Pubblicato il Ott 10 2017 - 8:42pm by Redazione Baseballmania

Si è riunita a Bologna martedì 10 ottobre, con il Presidente della FIBS Andrea Marcon, i Vice Presidenti Fabrizio De Robbio e Gigi Mignola, la consulta delle Società interessate alla massima serie di baseball 2018, ovvero le partecipanti alla IBL 2017 e le neopromosse dalla Serie A. Invitate anche le altre due semifinaliste, delle quali era presente il Collecchio.

All’ordine del giorno la prosecuzione del confronto per la strutturazione del campionato di vertice.
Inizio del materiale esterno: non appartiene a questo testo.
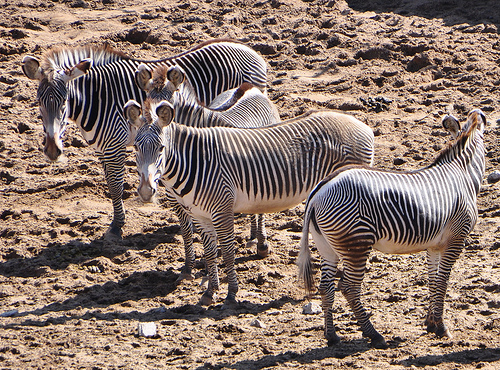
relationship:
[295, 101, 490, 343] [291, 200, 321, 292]
zebra has tail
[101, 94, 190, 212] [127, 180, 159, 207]
face with nose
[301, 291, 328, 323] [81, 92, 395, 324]
rock close to a zebra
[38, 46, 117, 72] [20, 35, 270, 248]
mane on zebra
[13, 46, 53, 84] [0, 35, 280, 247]
ear on zebra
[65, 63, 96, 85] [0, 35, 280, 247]
ear on zebra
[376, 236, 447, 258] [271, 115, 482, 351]
belly on zebra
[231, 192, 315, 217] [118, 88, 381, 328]
belly on zebra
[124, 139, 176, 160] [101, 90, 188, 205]
eyes on head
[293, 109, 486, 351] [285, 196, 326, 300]
zebra with tail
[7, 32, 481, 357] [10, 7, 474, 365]
zebras standing on ground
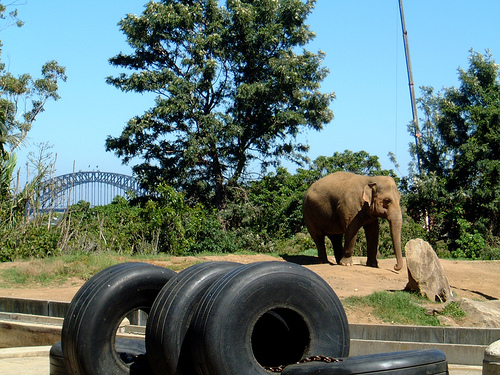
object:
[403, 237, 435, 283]
stump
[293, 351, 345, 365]
chain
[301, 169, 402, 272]
elephant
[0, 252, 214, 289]
grass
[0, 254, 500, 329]
dirt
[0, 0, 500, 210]
sky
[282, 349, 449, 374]
tire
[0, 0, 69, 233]
tree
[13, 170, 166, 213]
bridge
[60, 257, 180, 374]
tires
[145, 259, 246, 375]
tires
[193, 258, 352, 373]
tires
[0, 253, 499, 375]
ground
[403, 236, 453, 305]
rock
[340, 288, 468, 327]
grass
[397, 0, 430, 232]
pole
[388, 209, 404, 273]
trunk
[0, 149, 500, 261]
bushes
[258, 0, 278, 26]
leaves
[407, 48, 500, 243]
tree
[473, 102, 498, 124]
leaves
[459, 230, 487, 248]
leaves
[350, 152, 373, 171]
leaves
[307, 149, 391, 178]
tree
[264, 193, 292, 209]
leaves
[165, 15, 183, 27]
leaves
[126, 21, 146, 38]
leaves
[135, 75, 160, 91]
leaves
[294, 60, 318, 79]
leaves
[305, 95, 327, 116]
leaves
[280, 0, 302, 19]
leaves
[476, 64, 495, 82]
leaves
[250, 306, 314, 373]
hole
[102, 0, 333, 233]
tree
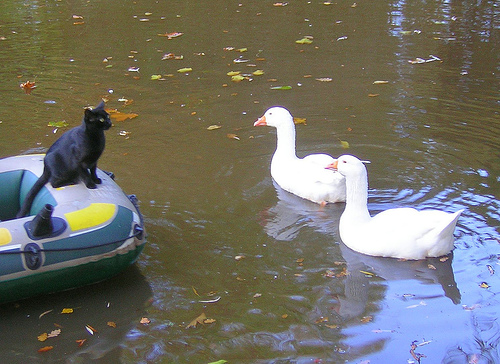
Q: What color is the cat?
A: Black.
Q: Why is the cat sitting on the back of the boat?
A: To look at the swans.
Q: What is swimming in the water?
A: Swans.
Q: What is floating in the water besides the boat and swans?
A: Leaves.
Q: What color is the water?
A: Olive green.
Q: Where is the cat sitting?
A: On the back of the boat.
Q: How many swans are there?
A: Two.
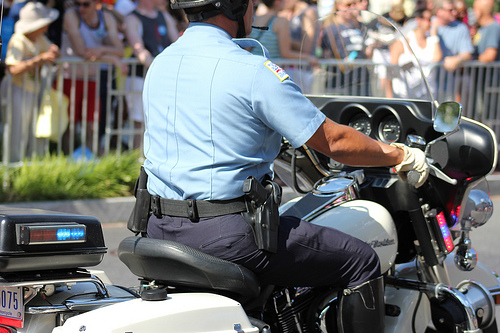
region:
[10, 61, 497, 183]
a silver gate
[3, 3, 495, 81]
people standing behind a gate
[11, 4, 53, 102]
a person wearing a hat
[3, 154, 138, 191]
tall grass next to the street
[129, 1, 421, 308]
a police officer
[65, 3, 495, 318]
a cop on a motorcycle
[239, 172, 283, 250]
the gun on the cop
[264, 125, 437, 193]
the handlebars on the motorcycle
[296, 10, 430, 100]
the windshield on the motorcycle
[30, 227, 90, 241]
a blue light on the motorcycle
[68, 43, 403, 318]
a man on a bike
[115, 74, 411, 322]
a man on a motorcycle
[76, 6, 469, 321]
an officer on a bike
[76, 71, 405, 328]
an officer on a motorcycle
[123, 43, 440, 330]
a police officer on a bike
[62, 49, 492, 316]
a police officer on a motorcycle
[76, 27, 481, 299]
a man riding a bike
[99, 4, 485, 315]
a man riding a motorcycle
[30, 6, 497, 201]
people standing behind a fence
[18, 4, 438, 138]
people standing behind a metal fence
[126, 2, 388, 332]
A cop on a motorcycle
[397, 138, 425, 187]
The cop is wearing a glove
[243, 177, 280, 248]
A gun in the holster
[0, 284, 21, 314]
A license plate on the motorcycle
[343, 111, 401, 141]
Odometers on the motorcycle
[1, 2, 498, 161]
Spectators watching the parade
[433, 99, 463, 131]
A mirror on the motorcycle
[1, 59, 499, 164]
A fence by the spectators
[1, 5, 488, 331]
A motorcycle beneath the cop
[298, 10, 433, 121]
A windshield on the motorcycle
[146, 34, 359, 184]
the shirt is blue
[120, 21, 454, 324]
the man is sitting on the bike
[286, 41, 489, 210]
a visor on the bike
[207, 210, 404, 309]
the pants are blue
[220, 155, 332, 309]
the man has a gun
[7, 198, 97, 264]
a light is on the motorcycle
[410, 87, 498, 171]
a light is on the motorcycle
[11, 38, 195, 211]
people are behind a gate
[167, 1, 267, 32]
the man is wearing his helmet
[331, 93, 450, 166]
an odometer is on the bike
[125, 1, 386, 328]
a police officer riding a motorcycle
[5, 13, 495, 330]
a police motorcycle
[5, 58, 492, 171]
a metal temporary fence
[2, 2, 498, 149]
a large crowd behind a fence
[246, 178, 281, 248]
the officer's gun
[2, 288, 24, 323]
the motorcycle's license plate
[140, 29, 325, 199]
the officer's blue shirt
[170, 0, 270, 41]
the officer's helmet and microphone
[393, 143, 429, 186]
white glove on the officer's hand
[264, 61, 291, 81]
patch on the officer's right sleeve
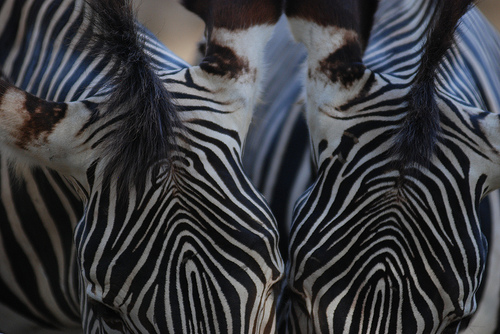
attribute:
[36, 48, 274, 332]
zebra — white, looking, black, staring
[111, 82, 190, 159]
hair — black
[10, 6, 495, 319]
picture — daytime, wildlife, herded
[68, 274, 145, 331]
eyes — black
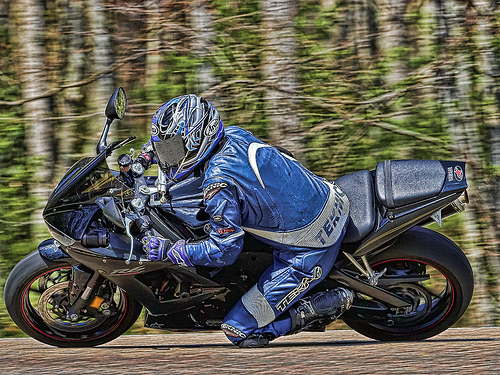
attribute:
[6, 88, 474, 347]
motorcycle — black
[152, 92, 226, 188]
helmet — blue, black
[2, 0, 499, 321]
trees — blurry, green, thin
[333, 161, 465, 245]
seat — blue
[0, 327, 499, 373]
road — gray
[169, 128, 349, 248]
jacket — leather, blue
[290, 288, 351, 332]
boot — black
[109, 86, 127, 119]
mirror — black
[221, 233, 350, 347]
pants — leather, blue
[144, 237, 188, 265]
gloves — blue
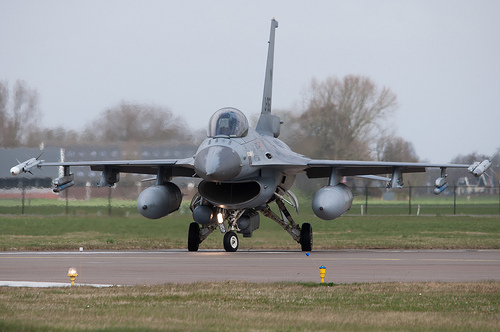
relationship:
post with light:
[318, 265, 326, 282] [318, 262, 326, 272]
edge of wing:
[433, 155, 472, 182] [267, 139, 484, 186]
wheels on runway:
[185, 218, 204, 254] [0, 239, 496, 289]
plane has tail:
[9, 14, 492, 254] [255, 9, 279, 129]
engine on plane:
[130, 182, 190, 232] [10, 10, 481, 271]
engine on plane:
[297, 166, 361, 234] [10, 10, 481, 271]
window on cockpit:
[208, 110, 258, 143] [194, 100, 262, 165]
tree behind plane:
[306, 69, 414, 163] [9, 14, 492, 254]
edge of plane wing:
[2, 150, 44, 179] [7, 156, 198, 179]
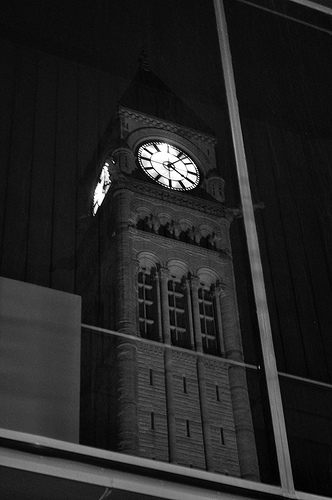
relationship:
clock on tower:
[137, 133, 207, 198] [81, 48, 242, 470]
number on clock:
[163, 141, 171, 155] [137, 133, 207, 198]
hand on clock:
[173, 164, 185, 178] [137, 133, 207, 198]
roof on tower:
[118, 55, 217, 135] [81, 48, 242, 470]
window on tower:
[136, 243, 163, 346] [81, 48, 242, 470]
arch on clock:
[133, 205, 156, 238] [137, 133, 207, 198]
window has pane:
[136, 243, 163, 346] [145, 271, 154, 284]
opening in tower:
[197, 226, 218, 247] [81, 48, 242, 470]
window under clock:
[136, 243, 163, 346] [137, 133, 207, 198]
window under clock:
[167, 265, 194, 355] [137, 133, 207, 198]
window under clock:
[197, 278, 223, 355] [137, 133, 207, 198]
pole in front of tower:
[213, 7, 273, 330] [81, 48, 242, 470]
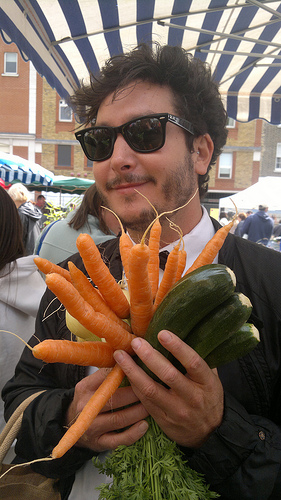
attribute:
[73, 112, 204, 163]
sunglasses — large, black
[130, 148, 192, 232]
beard — brown, patchy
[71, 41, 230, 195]
hair — brown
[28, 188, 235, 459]
carrots — orange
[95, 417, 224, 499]
heads — green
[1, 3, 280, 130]
canopy — white, blue, striped, green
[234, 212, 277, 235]
sweater — blue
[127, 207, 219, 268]
shirt — white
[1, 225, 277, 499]
jacket — black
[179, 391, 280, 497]
sleeve — black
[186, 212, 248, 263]
carrot — orange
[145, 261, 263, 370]
zucchinis — green, zucchini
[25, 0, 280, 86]
frame — metal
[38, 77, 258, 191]
wall — brick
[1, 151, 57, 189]
umbrella — striped, blue, white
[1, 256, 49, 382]
sweatshirt — white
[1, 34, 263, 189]
building — red, beige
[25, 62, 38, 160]
border — stone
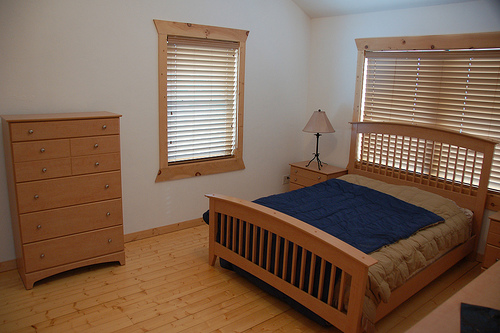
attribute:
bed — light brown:
[205, 123, 497, 331]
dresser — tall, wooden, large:
[7, 111, 127, 289]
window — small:
[165, 35, 240, 163]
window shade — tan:
[168, 34, 238, 167]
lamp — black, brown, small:
[305, 107, 334, 168]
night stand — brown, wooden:
[290, 158, 348, 199]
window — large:
[359, 47, 499, 192]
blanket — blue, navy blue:
[202, 180, 443, 255]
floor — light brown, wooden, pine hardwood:
[1, 220, 485, 332]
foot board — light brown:
[203, 192, 376, 332]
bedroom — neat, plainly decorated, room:
[1, 1, 499, 331]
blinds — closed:
[362, 53, 499, 184]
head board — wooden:
[347, 115, 499, 201]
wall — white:
[1, 2, 356, 262]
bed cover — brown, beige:
[337, 171, 473, 302]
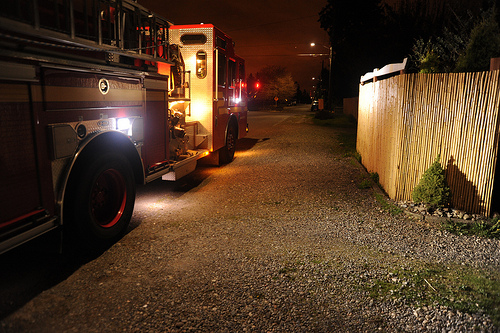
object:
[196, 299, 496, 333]
gravel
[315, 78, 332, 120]
pole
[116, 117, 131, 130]
light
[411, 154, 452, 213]
tree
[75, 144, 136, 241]
tire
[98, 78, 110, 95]
cap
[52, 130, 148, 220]
fender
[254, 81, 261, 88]
signal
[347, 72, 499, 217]
fence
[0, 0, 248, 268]
truck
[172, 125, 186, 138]
cuffs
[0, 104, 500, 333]
road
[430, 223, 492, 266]
gravel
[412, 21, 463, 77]
plant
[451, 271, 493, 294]
grass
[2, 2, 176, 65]
ladder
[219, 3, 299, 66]
sky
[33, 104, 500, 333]
sidewalk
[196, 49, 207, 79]
window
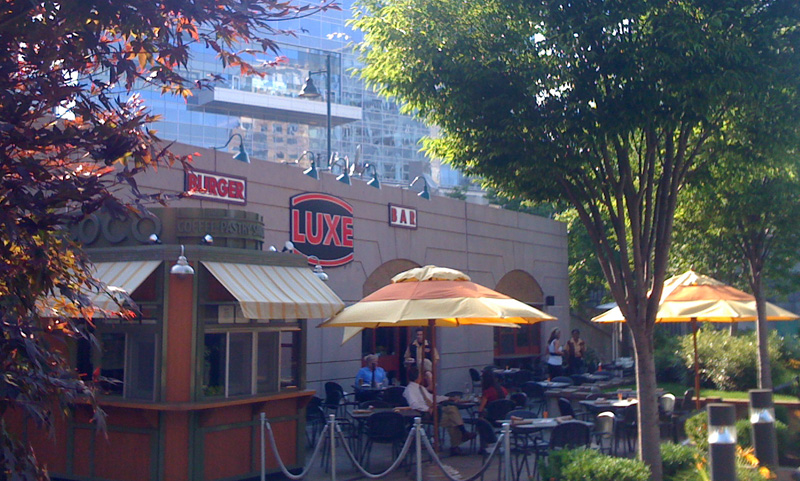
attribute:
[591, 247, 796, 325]
umbrella — orange, white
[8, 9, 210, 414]
leaves — red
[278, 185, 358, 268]
restaurant logo — named "Luxe"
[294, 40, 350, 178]
light pole — tall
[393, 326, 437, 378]
waiter — man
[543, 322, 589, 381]
people — appear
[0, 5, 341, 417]
red leaves — reddish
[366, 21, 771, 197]
part — top part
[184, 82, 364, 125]
platform — window washing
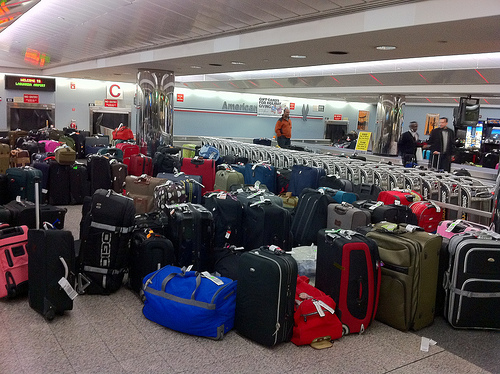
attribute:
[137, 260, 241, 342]
luggage — black, blue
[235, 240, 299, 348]
luggage — black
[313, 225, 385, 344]
luggage — red, black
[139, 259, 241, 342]
duffel — blue, gray, laying down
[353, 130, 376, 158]
sign — yellow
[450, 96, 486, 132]
monitor — hanging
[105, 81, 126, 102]
sign — white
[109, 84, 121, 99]
letter — red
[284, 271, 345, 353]
bag — large, red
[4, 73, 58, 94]
sign — black, rectangular, electronic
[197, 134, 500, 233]
carts — silver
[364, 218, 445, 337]
suitcase — large, olive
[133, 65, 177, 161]
pole — large, silver, shiny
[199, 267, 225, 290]
tag — white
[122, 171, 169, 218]
luggage — brown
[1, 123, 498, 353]
group — large, luggage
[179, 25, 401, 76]
lights — row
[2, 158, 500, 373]
floor — gray, tiled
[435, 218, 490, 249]
bag — pink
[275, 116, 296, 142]
coat — orange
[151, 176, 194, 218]
bag — dotted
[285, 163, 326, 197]
bag — dark blue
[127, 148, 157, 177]
bag — maroon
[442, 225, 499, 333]
suitcase — black, gray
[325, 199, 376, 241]
suitcase — gray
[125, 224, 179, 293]
bag — black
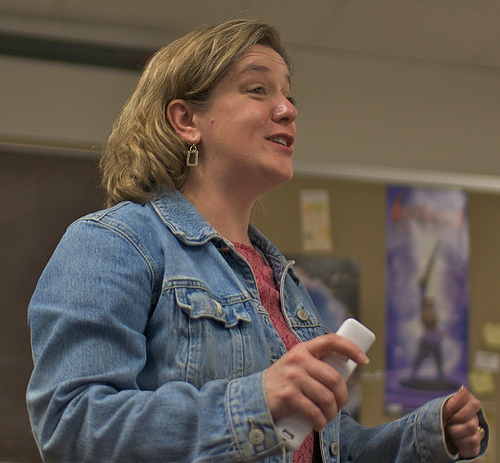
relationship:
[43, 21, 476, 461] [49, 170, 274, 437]
woman wearing jacket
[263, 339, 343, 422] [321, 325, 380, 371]
hand holding remote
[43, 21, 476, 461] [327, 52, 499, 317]
woman in room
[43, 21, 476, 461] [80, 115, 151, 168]
woman has hair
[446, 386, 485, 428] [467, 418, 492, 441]
finger has ring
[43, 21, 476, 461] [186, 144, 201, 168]
woman wearing earring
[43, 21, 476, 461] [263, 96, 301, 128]
woman has nose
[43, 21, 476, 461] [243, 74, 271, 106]
woman has eye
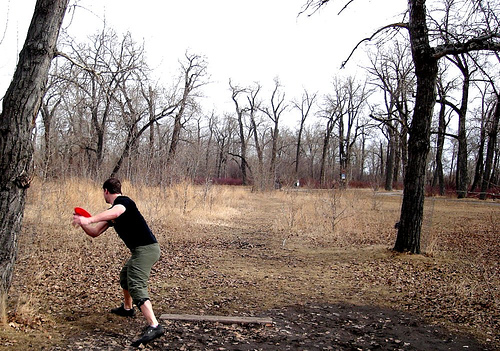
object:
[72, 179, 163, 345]
man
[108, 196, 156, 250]
shirt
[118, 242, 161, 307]
shorts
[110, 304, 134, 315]
shoe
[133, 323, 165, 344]
shoe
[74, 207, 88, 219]
frisbee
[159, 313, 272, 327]
plywood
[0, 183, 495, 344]
ground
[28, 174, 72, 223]
grass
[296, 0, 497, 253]
tree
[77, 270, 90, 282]
leaves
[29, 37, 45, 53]
knot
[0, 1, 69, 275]
tree trunk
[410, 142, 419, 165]
bark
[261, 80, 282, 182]
tree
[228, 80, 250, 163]
tree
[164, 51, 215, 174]
tree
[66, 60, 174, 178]
tree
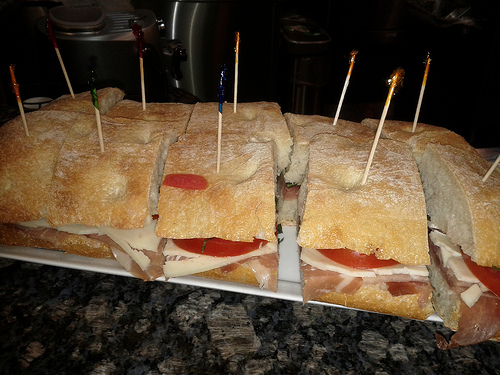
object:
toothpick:
[214, 56, 227, 175]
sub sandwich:
[156, 130, 281, 294]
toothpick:
[359, 66, 405, 189]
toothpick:
[82, 49, 105, 153]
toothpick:
[128, 16, 147, 110]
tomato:
[172, 237, 271, 259]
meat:
[218, 252, 278, 283]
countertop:
[0, 258, 499, 373]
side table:
[265, 12, 351, 119]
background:
[13, 6, 494, 113]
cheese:
[163, 239, 275, 278]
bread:
[153, 128, 280, 244]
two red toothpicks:
[47, 39, 148, 111]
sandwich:
[2, 85, 499, 344]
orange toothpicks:
[410, 51, 433, 135]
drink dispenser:
[154, 4, 241, 110]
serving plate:
[0, 211, 498, 326]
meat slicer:
[35, 13, 169, 65]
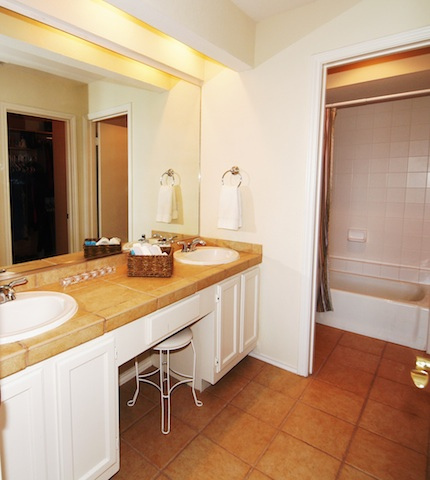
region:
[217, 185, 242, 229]
a white hanging folded towel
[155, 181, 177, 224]
reflection of a white hanging folded towel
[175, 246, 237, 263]
a white porcelain bathroom sink basin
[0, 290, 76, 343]
a white porcelain bathroom sink basin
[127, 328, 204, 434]
a small white stool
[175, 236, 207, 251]
a chrome bathroom sink faucet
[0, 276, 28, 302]
a chrome bathroom sink faucet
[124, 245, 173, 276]
a brown wicker basket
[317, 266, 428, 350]
a white porcelain bath tub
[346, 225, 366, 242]
a white soap holder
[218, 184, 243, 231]
White hand towel hanging on a silver rack.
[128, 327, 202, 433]
Small white bench under a counter.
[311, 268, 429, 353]
White bathtub in the next room.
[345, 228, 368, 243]
White soap holder on the wall.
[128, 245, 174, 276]
Little brown basket on the counter.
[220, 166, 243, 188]
Silver round towel holder on the wall.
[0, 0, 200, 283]
Very large mirror of the bathroom counter.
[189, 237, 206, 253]
Silver faucet over a white sink on the right of the counter.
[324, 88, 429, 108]
A white shower curtain rod.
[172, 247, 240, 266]
White sink to the far right of another.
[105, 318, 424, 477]
The floor is tiled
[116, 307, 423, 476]
The tile is brown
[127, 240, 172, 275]
Square brown basket on counter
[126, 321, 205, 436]
White stool under counter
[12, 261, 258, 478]
The cabinets are white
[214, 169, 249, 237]
White towel hanging from hook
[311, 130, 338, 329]
The shower curtain is brown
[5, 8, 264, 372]
Mirror above the counter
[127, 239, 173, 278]
White towels in basket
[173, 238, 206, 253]
The faucet is silver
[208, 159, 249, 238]
Hand towel on the wall.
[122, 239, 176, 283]
Basket of bathroom products.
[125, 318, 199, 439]
White stool beneath the sink.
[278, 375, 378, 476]
Brown tiles on the floor.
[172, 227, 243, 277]
White sink in the corner.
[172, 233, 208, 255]
Silver handles on the sink/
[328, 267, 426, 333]
White tub in the next room.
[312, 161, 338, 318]
Part of the shower curtain.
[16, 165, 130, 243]
Large mirror over the sink.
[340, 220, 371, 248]
Place to hold the soap.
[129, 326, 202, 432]
There is a white stool under the counter.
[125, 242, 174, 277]
A basket of towels next to the sink.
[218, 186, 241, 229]
A white hand towel hanging from the wall.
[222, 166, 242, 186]
A silver ring with a white hand towel hanging from it.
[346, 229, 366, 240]
White soap holder in the shower.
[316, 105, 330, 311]
Brown shower curtain in the shower.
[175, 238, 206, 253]
The sink faucet is silver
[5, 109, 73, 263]
There is a reflection of the closet in the mirror.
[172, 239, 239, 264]
The sink is white.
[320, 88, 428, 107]
White shower curtain rod holding shower curtain.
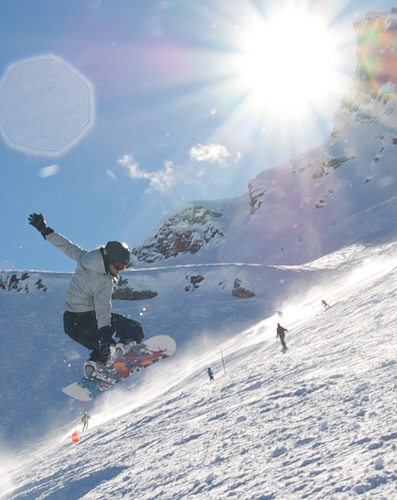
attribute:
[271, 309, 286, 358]
people — walking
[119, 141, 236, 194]
clouds — white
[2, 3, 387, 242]
sky — blue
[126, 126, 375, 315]
mountain — rocky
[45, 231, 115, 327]
jacket — white 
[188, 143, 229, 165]
clouds —  white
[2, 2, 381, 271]
sky — blue,  blue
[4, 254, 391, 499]
snow — rough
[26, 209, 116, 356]
gloves — black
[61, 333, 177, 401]
board — white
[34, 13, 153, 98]
sky — blue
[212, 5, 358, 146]
sun — yellow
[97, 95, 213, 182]
clouds — low, lying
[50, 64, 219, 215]
clouds — white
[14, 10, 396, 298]
sky — blue 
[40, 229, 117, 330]
jacket — white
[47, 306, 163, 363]
pants — black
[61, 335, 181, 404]
snowboard — colorful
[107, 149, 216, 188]
clouds — white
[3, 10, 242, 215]
sky — blue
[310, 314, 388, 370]
snow — bright white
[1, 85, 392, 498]
snow — appearing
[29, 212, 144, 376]
person — wearing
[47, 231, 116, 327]
coat — blue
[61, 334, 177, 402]
surfboard — decorated bottom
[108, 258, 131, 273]
goggles — pair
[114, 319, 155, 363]
person — snow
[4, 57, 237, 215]
clouds — white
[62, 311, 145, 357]
pants — black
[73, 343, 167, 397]
designs — multi color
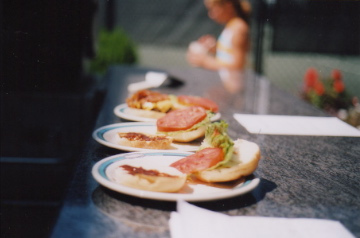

Ribadito il concetto che le uniche limitazioni che la FIBS può imporre sono in termini di percentuale di Atleti di Formazione Italiana (AFI) nel roster, fino la massimo del 50%, ma non sul lineup, ovvero sull’utilizzo effettivo in campo.

Assodato il principio del merito sportivo, si è convenuto nel fissare insieme i parametri per i ripescaggi, con la Federazione disponibile a individuarli insieme alle Società in modo oggettivo, partendo proprio dalla proposta delle caratteristiche d’accesso formulate dai club IBL nel documento già presentato, ma senza che la partecipazione ai campionati sia condizionata da voti od opinioni soggettive e a posteriori.

Il massimo campionato 2018 sarà quindi a 10 squadre, con le neopromosse e le altre semifinaliste della Serie A ad avere la priorità d’accesso; qualora non si individuassero fra queste le due squadre disponibili a disputare la massima serie, saranno i parametri concordati di cui sopra a determinare gli accessi.

Nel 2019, ancora, non ci saranno retrocessioni, ma due promozioni, per arrivare al numero-obiettivo di 12 squadre; visto il prevedibile intensificarsi dell’attività della Nazionale, in vista del percorso di qualificazione alle Olimpiadi, la struttura della stagione in questione sarà definita a partire da un apposito incontro nel prossimo giugno.

Il lavoro di discussione riguardo al campionato 2018, che proseguirà nelle prossime settimane, sarà sintetizzato nella prossima riunione della consulta, fissata immediatamente dopo la chiusura delle iscrizioni alla massima serie, per la quale è stato deciso di proporre al Consiglio Federale l’anticipo al 15 dicembre.

5 Commenti Unisciti anche tu alla conversazione!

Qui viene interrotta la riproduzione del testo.